Wie waren de oprichters van de bekendste Islay distilleerderijen

De mythische status van het eiland Islay als whiskywalhalla is geen toeval. Achter elk rokerig glas single malt van dit ruige eiland schuilen namen van pioniers, smugglers, idealisten en zakenlieden – de oprichters van de Islay-distilleerderijen. Wie waren deze mensen, en wat dreef hen om op een windgegeseld eiland aan de rand van Schotland een whisky-imperium te bouwen?

Ontdek wie de oprichters waren van de legendarische Islay distilleerderijen zoals Laphroaig, Ardbeg en Lagavulin. Puur whisky-erfgoed!

1. Laphroaig – De broers Johnston

Laphroaig werd in 1815 officieel opgericht door Donald en Alexander Johnston. Hoewel hun vader een boerderij runde op Islay, besloten de broers hun mout te distilleren – deels om belasting te omzeilen. Donald zou later zijn broer uitkopen en de distilleerderij alleen voortzetten. Zijn tragische dood in een koperen distilleerketel (!) in 1847 leidde tot een korte managementcrisis, maar het merk bleef in familiehanden tot 1954. De Johnston-familie stond bekend om hun volharding en het beschermen van het unieke turfprofiel van Laphroaig – een whisky die je haat of adoreert, maar nooit vergeet.

Fun fact: Laphroaig is de enige whisky die een Royal Warrant kreeg van Prins Charles – zó uitgesproken is het karakter.

2. Ardbeg – Illegale wortels en Alexander Stewart

Hoewel Ardbeg pas in 1815 een officiële licentie kreeg, werd er al sinds 1794 illegaal gedistilleerd op de locatie.
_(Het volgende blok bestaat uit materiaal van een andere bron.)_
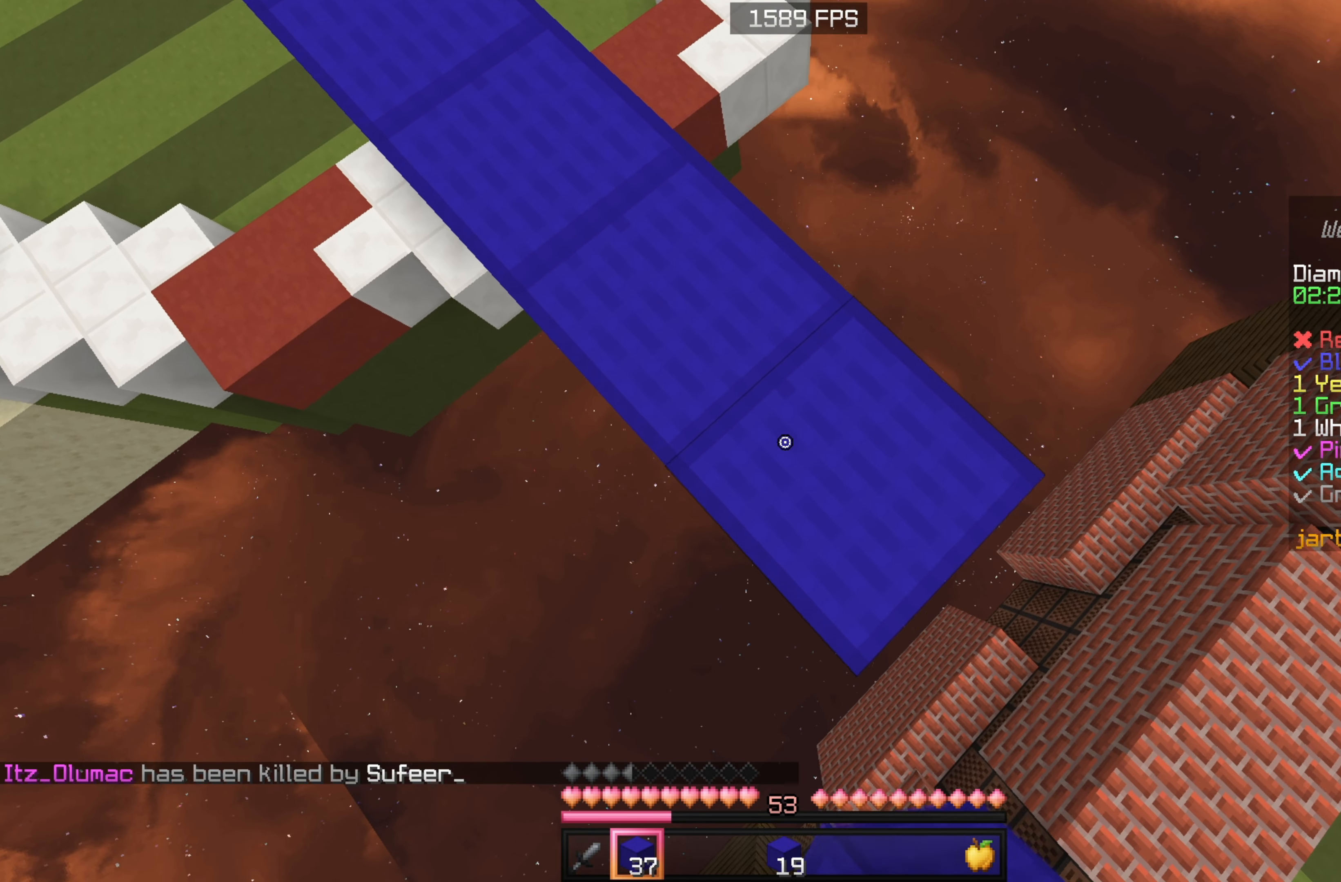
{"keys": ["d", "s"], "mouse": ["right"], "events": [[66, "sneak", "up"], [100, "mouse_right", "up"], [200, "sneak", "down"], [333, "mouse_right", "down"], [483, "sneak", "up"]]}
De eerste officiële uitbater was John MacDougall, maar het was Alexander Stewart die de distilleerderij in 1838 kocht en uitbouwde tot een grotere speler. De familie MacDougall bleef wel betrokken als distillateurs. Ardbeg kende hoogte- en dieptepunten, maar keerde na een sluiting in de jaren ’80 terug dankzij Glenmorangie plc en werd een cultmerk onder peat-liefhebbers.

Waarom het telt: Ardbeg was een van de eerste distilleerderijen die bewust koos voor zeer zwaar geturfd mout, waarmee het een niche in de markt veroverde.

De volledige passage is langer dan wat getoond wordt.